[Object change descriptions]
* * * *
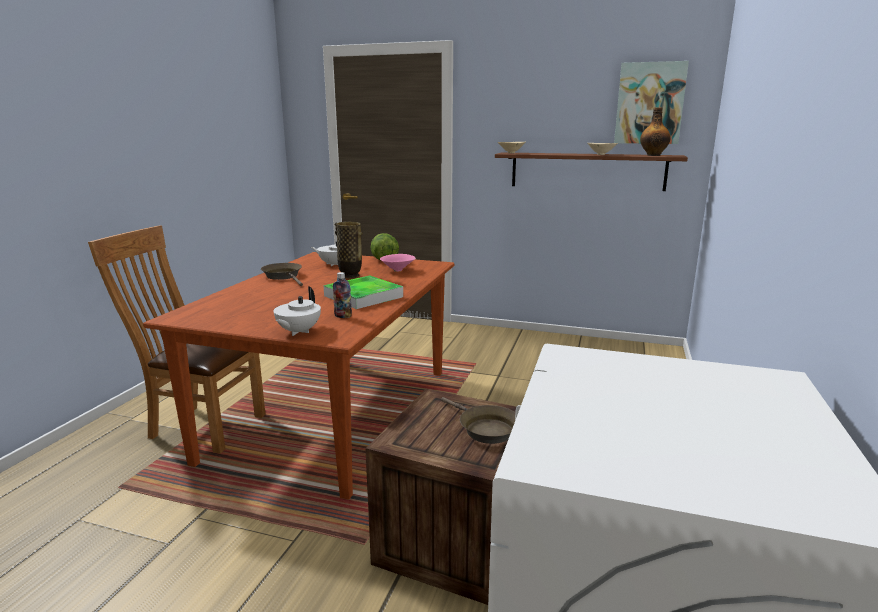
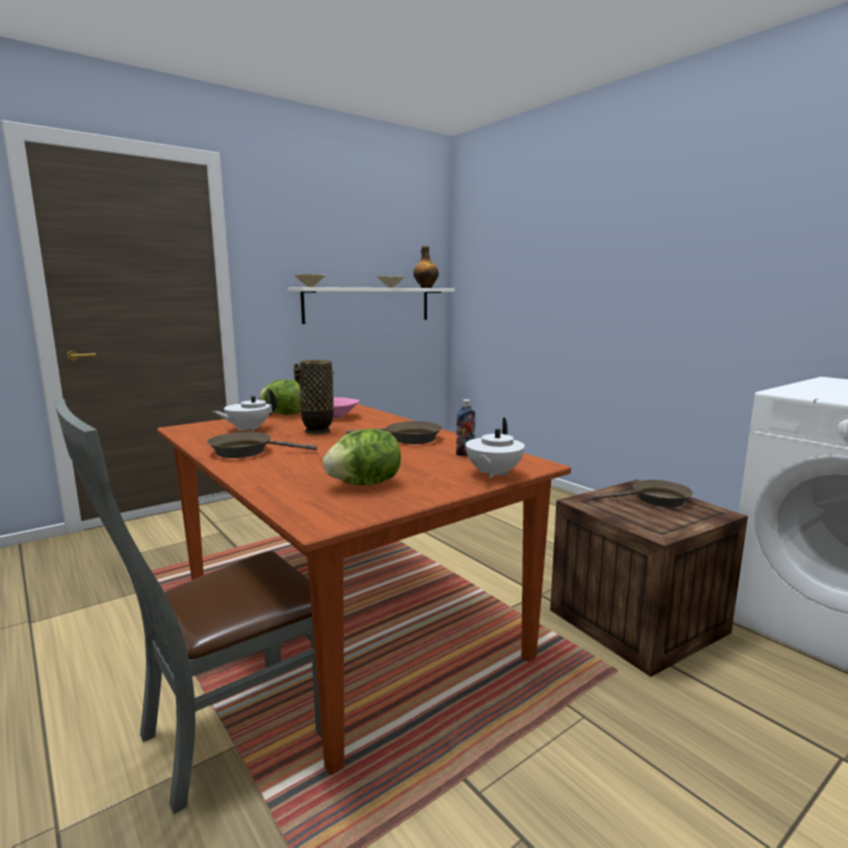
camera: 55 degrees left, 5 degrees down
brown chair [88,226,266,454] -> grey chair [54,399,322,814]
white teapot [273,287,321,336] -> white teapot turned 60 degrees clockwise [466,418,525,479]
tray [323,275,403,309] -> brown frying pan [346,421,442,444]
brown shelf [495,152,688,191] -> white shelf [288,287,455,324]
picture [614,61,689,144] -> none
none -> lettuce [323,429,401,485]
* * * *
# [Work instructions]
Check each line of the entries, and copy the ones that contain "degrees".

# [Response to the exercise]
camera: 55 degrees left, 5 degrees down
white teapot [273,287,321,336] -> white teapot turned 60 degrees clockwise [466,418,525,479]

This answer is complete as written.